Please. Not the "We haven't broken any laws" defense.


 5:59 pm on Jan 13, 2014 (gmt 0)

Please. Not the "We haven't broken any laws" defense.

Are you privy to what laws they have broken?


 6:14 pm on Jan 13, 2014 (gmt 0)

In my opinion the basic problem isn't Wiki-PR or paid edits. Instead, it's all of the thousands of dishonest unpaid edits that are continually being done for the purpose of promoting a political or social agenda, or protecting a politician's reputation, or maintaining a company's or organization's public image. Edits like these can be done by anyone, including employees of a company or organization, or someone with an agenda to promote, or a politician's staff (oe even a politician himself, as has occurred in a few cases that were detected.) The paid edits are just a minor aspect, not the real problem, in my view.

brotherhood of LAN

 6:21 pm on Jan 13, 2014 (gmt 0)

This scenario is exactly why the wiki model of content isn't perfect. It's not surprising to me there's a market for editing wiki to 'bend' the truth into another direction, wiki scooped up hundreds of millions of visitors that were previously visiting other content sites... and I'd assume those sites generally had a more strict control on how content was added and edited.

I use wiki a lot but never liked how they have centralised general knowledge, the monetisation of this wiki editing could have been going towards webmasters instead.


 6:40 pm on Jan 13, 2014 (gmt 0)

This scenario is exactly why the wiki model of content isn't perfect.

I agree completely. The idea is good, but as with many good ideas it went south in my opinion. I think one of the main problems is the amount of weight google gives them in the serps. That made the real estate on wikip very valuable and any time there is a value there are those who will try to get what they can from it.


 8:03 pm on Jan 13, 2014 (gmt 0)

so what the foundation did was remarkable in my opinion.

At one level it seems the right thing to do, but while they should be forgiving towards the person, they need to be uncompromising about the offence (hardly a new idea: "love the sinner but hate the sin"). They should not be vindictive, but they should be firm.

What they actually said was paid editing is "frowned upon". When it is done by a paid employee it should be entirely unacceptable.

The impression I get from the post on the mailing ist:

[lists.wikimedia.org ]


"Oops, she got caught and we had to fire her, no harm done."

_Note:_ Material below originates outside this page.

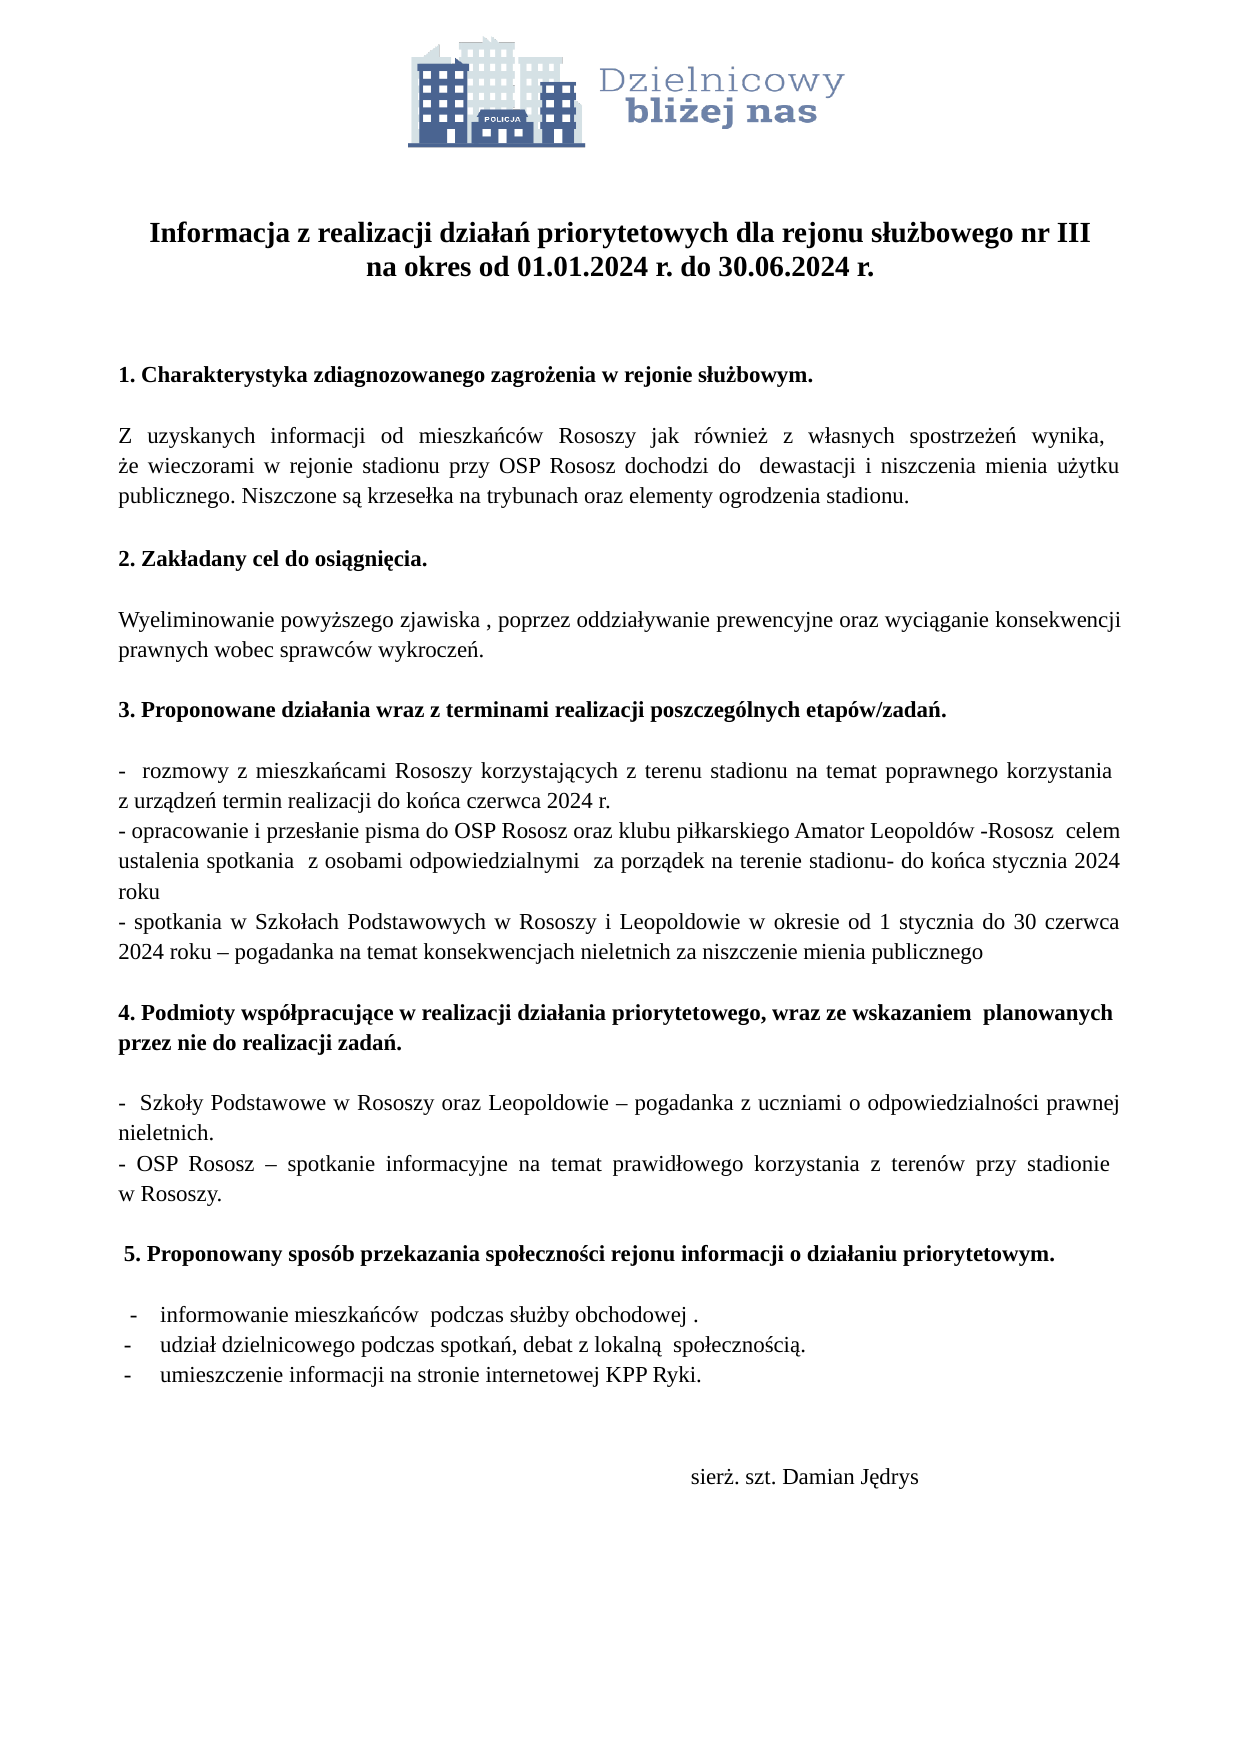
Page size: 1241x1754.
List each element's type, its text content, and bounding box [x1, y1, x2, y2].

@brotherhood of LAN, small wikis focused on a niche work very well. The original wiki is very interesting reading. There are lots of wikis built around programming languages, hobbies, etc. that are wonderful. As you say, it is centralisation that is the problem.


 8:12 pm on Jan 13, 2014 (gmt 0)

If you follow the thread. The Wikipedia community seems entirely oblivious to the problem conflicts of interest. The fact that she was a Wikimedia employee is treated as irrelevant.

Wikipedia is now too powerful for its own good and is going the way of DMOZ


 8:15 pm on Jan 13, 2014 (gmt 0)

Money corrupts everything in the end I'm afraid. Wiki has taken action but I suspect they are realistic enough to see this as inevitable.